With regard to the appellant’s claim towards MT Schematic Govt. guarantee commission amounting to Rs.5,70,00,000/- as prior period subscription, it is submitted by the learned AR according to the Karnataka ceiling on government guarantee at 1999, an amount equal to 1% of the guarantee amount is liable to be paid as guarantee commission to the State Government and appellant had applied for waiver of commission and in anticipation of the same that the government will waive the commission on account of the reason that the appellant bank had been working with the backward section of the society, the appellant has not made any provision in the books of account for the period 2002-03 to 2005-06 and 2006-07. However, the appellant claim was rejected and the guarantee commission payable to the government got crystallized during the financial year 2008-09 and the bank provided the guarantee commission after application was rejected. Since the amount of guarantee commission payable to the government was under negotiation and not yet crystallized in the earlier year, the same cannot be treated as prior period item. Therefore, guarantee commission payable has to be allowed as deduction. The learned DR relied upon the orders passed by the authorities below.
We have given thoughtful consideration to the rival submissions of the parties as it was held by the learned CIT(A) that the appellant reasons best known to them had neither paid the guarantee amount nor made provision for the same and failed to do its duty to follow the established government rules and claiming this expenditure now the year ended 31st March, 2009 when their petition had been rejected and they have been asked to pay the amount.
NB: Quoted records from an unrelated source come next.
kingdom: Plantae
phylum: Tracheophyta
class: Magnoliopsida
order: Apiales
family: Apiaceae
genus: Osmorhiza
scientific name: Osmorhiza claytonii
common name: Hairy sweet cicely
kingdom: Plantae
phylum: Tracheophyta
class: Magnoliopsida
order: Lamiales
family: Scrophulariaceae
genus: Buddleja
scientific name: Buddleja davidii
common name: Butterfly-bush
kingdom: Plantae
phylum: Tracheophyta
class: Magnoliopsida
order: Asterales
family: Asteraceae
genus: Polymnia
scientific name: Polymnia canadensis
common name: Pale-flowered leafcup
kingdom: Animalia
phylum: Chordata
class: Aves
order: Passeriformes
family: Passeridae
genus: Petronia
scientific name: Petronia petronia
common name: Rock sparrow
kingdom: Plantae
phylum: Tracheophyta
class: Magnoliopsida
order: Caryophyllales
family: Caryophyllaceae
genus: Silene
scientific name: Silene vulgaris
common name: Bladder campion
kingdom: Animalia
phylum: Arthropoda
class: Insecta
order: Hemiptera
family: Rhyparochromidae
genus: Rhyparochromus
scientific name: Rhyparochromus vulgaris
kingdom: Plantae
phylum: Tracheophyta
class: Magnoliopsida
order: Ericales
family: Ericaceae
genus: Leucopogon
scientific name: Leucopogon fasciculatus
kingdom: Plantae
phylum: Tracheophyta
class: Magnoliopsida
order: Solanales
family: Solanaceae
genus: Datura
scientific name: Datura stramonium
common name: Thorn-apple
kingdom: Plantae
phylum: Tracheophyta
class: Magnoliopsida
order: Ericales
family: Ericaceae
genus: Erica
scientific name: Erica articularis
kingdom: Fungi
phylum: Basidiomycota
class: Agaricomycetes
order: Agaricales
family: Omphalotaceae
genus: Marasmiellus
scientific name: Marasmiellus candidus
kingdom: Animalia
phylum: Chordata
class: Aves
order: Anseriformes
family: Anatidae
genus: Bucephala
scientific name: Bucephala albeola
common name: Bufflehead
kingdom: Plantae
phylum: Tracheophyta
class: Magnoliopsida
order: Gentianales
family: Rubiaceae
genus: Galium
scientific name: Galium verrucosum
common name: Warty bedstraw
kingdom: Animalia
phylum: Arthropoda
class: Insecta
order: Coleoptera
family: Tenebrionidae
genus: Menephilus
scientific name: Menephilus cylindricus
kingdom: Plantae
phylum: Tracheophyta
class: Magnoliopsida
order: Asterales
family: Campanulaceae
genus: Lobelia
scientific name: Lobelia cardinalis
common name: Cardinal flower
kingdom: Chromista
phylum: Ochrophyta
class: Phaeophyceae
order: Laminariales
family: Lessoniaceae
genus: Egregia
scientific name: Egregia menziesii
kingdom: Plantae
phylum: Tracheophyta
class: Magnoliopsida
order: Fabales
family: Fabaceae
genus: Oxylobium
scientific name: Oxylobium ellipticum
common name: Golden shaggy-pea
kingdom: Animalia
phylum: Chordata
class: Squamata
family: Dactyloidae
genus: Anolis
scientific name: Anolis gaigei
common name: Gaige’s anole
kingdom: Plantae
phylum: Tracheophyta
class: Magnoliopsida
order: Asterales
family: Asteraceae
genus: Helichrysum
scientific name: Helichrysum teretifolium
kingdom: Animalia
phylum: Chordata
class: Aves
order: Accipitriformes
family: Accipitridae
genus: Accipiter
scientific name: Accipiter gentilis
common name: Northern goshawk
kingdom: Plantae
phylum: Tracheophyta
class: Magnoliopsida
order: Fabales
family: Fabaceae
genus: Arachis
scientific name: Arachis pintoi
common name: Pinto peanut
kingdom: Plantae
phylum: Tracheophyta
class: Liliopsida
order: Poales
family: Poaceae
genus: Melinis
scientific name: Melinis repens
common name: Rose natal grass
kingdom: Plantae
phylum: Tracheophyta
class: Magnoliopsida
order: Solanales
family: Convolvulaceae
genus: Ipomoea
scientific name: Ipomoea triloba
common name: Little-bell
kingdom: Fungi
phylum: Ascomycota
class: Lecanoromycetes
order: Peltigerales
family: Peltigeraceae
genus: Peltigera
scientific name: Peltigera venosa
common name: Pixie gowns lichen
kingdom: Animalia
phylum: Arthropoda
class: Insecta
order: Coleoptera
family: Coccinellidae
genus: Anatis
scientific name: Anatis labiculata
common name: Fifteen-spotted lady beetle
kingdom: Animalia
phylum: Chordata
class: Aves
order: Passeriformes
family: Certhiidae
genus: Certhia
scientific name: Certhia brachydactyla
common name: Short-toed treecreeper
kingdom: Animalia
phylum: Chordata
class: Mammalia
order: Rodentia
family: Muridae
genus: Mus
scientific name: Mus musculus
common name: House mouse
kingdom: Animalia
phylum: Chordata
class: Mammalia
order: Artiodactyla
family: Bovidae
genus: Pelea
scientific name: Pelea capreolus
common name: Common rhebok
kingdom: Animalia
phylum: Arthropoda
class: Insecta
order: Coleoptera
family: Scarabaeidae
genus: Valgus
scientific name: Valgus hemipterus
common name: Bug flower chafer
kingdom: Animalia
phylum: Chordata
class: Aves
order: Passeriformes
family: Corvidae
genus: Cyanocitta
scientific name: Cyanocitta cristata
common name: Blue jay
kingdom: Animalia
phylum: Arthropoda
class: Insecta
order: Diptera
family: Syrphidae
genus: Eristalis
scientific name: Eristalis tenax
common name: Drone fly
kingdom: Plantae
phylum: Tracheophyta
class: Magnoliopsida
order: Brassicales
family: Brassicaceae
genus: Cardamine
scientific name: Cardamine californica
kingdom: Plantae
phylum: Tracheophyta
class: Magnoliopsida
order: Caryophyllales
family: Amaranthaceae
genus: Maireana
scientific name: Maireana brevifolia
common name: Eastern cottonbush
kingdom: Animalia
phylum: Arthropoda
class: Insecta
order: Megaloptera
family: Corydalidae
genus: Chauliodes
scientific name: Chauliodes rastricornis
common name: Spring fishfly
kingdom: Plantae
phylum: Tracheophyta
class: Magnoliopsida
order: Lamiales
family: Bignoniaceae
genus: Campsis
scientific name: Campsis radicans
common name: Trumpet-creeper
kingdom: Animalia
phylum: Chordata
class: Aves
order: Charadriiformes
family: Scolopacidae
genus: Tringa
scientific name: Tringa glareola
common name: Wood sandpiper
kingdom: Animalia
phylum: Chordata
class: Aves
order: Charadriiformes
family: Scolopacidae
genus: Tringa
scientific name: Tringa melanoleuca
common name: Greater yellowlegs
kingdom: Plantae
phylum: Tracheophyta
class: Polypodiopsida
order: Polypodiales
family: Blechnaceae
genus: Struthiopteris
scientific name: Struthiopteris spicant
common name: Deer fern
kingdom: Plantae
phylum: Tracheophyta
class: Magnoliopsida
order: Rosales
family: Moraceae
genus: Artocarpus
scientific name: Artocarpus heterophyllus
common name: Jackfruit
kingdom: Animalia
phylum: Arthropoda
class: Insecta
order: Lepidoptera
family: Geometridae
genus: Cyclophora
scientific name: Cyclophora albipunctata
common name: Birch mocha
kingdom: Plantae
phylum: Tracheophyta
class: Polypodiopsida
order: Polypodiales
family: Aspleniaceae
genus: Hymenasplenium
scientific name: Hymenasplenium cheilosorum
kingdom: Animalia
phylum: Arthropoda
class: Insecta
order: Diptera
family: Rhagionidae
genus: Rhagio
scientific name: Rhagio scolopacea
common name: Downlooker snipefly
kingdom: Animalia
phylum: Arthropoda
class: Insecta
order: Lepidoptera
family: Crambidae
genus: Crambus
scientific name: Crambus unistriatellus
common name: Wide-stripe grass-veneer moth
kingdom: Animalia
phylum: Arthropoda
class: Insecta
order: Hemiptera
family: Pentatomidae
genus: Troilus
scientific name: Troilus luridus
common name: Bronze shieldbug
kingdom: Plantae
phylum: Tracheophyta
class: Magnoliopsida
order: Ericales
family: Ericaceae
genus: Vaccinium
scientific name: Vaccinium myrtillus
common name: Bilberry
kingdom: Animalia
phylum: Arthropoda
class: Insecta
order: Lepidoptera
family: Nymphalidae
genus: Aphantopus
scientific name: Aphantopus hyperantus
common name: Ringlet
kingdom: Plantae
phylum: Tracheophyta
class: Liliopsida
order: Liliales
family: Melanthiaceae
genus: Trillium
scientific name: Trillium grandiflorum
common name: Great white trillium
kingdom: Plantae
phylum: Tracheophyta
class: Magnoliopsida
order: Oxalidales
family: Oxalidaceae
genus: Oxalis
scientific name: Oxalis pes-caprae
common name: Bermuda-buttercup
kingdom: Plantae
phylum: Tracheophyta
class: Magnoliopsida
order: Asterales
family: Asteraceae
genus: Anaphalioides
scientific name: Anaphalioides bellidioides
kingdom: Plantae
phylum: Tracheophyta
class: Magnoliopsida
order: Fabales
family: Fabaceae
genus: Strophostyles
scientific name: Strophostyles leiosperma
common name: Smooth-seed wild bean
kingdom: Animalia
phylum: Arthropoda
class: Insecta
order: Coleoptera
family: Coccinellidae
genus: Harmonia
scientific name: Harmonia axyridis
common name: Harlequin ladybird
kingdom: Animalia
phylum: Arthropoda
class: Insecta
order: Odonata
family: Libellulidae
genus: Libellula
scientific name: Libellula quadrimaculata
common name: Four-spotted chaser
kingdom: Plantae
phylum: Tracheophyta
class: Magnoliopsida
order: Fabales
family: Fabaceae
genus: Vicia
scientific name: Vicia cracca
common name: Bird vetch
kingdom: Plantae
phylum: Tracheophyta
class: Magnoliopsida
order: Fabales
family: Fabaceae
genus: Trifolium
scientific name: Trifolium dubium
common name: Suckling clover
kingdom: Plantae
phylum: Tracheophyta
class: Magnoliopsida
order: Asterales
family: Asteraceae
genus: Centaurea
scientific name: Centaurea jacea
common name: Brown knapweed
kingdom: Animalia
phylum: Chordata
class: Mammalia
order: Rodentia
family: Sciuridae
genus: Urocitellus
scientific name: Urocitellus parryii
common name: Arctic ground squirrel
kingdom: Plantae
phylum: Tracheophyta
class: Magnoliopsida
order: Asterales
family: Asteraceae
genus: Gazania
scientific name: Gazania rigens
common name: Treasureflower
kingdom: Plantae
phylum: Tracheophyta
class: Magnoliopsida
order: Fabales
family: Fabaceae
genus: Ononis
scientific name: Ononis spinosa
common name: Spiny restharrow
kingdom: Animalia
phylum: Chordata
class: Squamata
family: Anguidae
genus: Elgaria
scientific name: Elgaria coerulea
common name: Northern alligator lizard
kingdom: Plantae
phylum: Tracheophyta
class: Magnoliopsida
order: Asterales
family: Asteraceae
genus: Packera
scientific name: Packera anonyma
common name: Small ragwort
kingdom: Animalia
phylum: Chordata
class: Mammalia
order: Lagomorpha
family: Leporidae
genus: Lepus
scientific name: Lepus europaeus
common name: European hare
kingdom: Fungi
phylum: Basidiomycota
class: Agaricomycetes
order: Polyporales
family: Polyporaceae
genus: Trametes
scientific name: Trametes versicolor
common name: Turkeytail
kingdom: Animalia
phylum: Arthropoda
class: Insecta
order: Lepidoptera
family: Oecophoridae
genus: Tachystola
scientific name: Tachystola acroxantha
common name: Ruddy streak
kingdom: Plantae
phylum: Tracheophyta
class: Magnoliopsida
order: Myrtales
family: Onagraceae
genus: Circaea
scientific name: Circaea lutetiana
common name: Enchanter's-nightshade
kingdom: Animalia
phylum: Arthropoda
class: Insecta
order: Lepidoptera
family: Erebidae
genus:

It was further held that since the appellant has not followed the specified rules and wanted special concession from the government therefore, the expenses cannot be allowed in this particular year as it belongs to the prior period. There are two issues to be examined; Whether the guarantee commission accrued in the respective year or accrued during the year after rejection of the claim by the government. The Hon’ble Supreme Court has laid down certain principles in the case of CIT Vs Sarabhai Pvt. Ltd 307 ITR 89(SC), which are required to be examined in addition to the other principles on the issue of the accrual of income/waiver of claim, not only if the amount is statutorily payable, provision of Sec.43B of the IT Act, may also be applicable which makes the claim in earlier years not allowable, but allowable only in the year of payment. These aspects have not been examined by the AO at all. Thus, the appellant’s claim towards club subscription amounting to Rs.6.00 lakhs as prior period subscription and Appellant’s claim towards MT Schematic Govt. guarantee commission amounting to Rs.5,70,00,000/- as prior period subscription are remitted to the file of the learned AO for to examination afresh.
In the result, the assessee’s appeal in ITA No.713(Bang)
2013 is allowed and appeal in is partly allowed for statistical purposes.